Для таких, как я, ресентименты как экзистенциальная доминанта являются результатом долгого личного и исторического развития… Мои ресентименты существуют для того, чтобы преступление сделалось моральной реальностью в глазах самого преступника, чтобы поставить его перед лицом истинности его злодеяния… Я полагаю, что за два десятилетия, которые я посвятил размышлениям о том, что со мной происходит, я осознал, что навязываемые общественным давлением прощение и забвение безнравственны… Естественное чувство времени фактически коренится в физиологическом процессе заживления ран и стало частью социального представления о реальности. Именно поэтому оно не просто внеморально, оно антиморально. Право и привилегия человеческого существа — не смиряться со всяким естественным происшествием, в том числе и с происходящим со временем биологическим заживлением ран.
«То, что было, — было» — это выражение настолько же верно, насколько противоречит морали и духу… Моральный человек требует приостановки времени: в нашем случае — пригвоздив преступника к его преступлению. Таким образом в случае морального переворота времени он будет иметь возможность встать рядом с жертвой как с себе подобным[190].

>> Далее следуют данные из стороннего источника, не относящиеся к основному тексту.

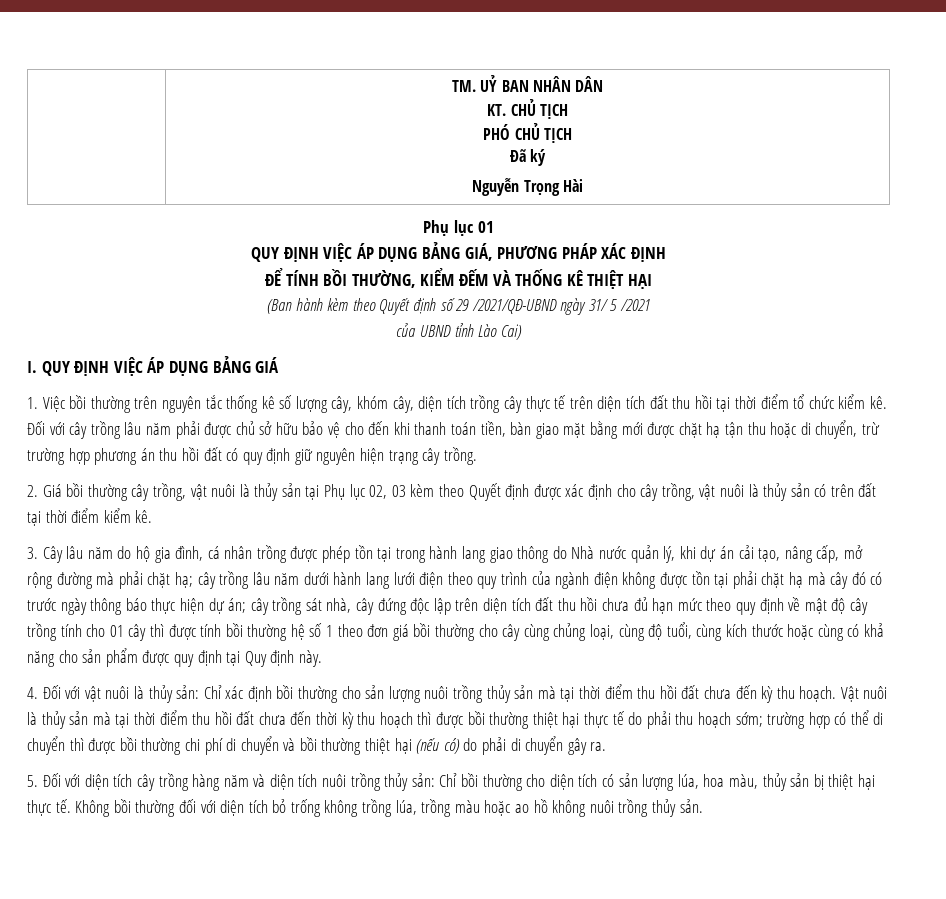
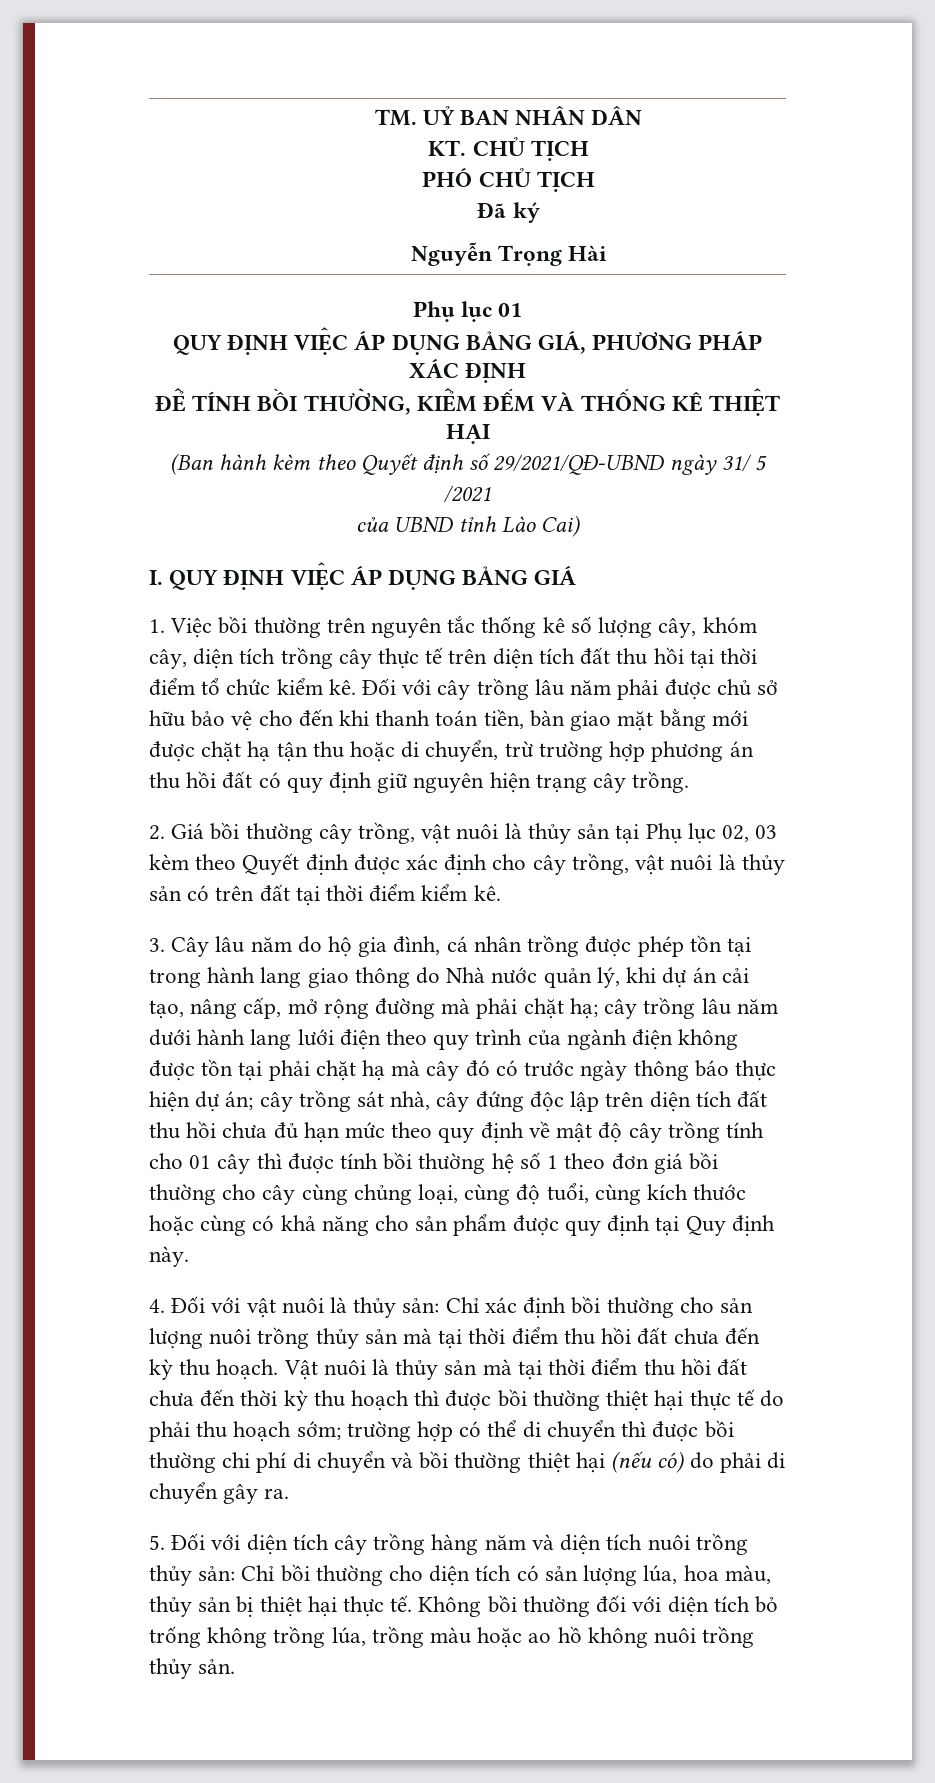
[455,299,557,314] 29 /2021/QĐ-UBND -> [493,454,665,475] 29/2021/QĐ-UBND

Ничего похожего у Примо Леви нет. Конечно, он отказывается от названия «всепрощенец», которое ему дает Амери: «У меня нет привычки прощать, я не простил ни одного из наших тогдашних врагов»[191]. Но тем не менее невозможность желать бесконечного повторения Освенцима для Леви имеет совершенно другие основания, включающие новое, беспрецедентное онтологическое состояние происшедшего. Вечного возвращения Освенцима невозможно желать потому, что он никогда и не переставал происходить, потому что он и без того постоянно повторяется. Этот жестокий, неумолимый опыт открылся Леви в форме сна:
Это сон во сне — его детали меняются, но содержание остается тем же. Я за столом с семьей, или с друзьями, или на работе, или за городом: в общем, в мирной, спокойной обстановке… И тем не менее я ощущаю слабую и вместе с тем глубокую тоску, чувство нависшей угрозы. И вот во сне, постепенно или сразу, каждый раз по–новому, все вокруг меня распадается и разрушается: пейзаж, стены, люди, а тоска становится более сильной и определенной. Все обратилось в хаос. Теперь я один в центре серого и смутного ничто — и вдруг я понимаю, что все это значит, и знаю, что всегда это знал: я снова в лагере, и все вне лагеря было неправдой, коротким перерывом или обманом чувств, сном: семья, природа в цвету, дом. Мой внутренний безмятежный сон закончился, а в продолжающемся внешнем ледяном сне я снова слышу хорошо знакомый голос, одно–единственное слово, не повелевающее, нет — напротив, короткое и смиренное. Команда подъема в Освенциме, иностранное слово, которого ждешь и боишься, — подъем, Wstawac[192].
188
Букв.: любовь к року (лат.). Выражение стоиков. У Ницше — радостное приятие судьбы сверхчеловеком.
190
См.: Амери, Жан. По ту сторону преступления и наказания. М.: Новое издательство, 2008.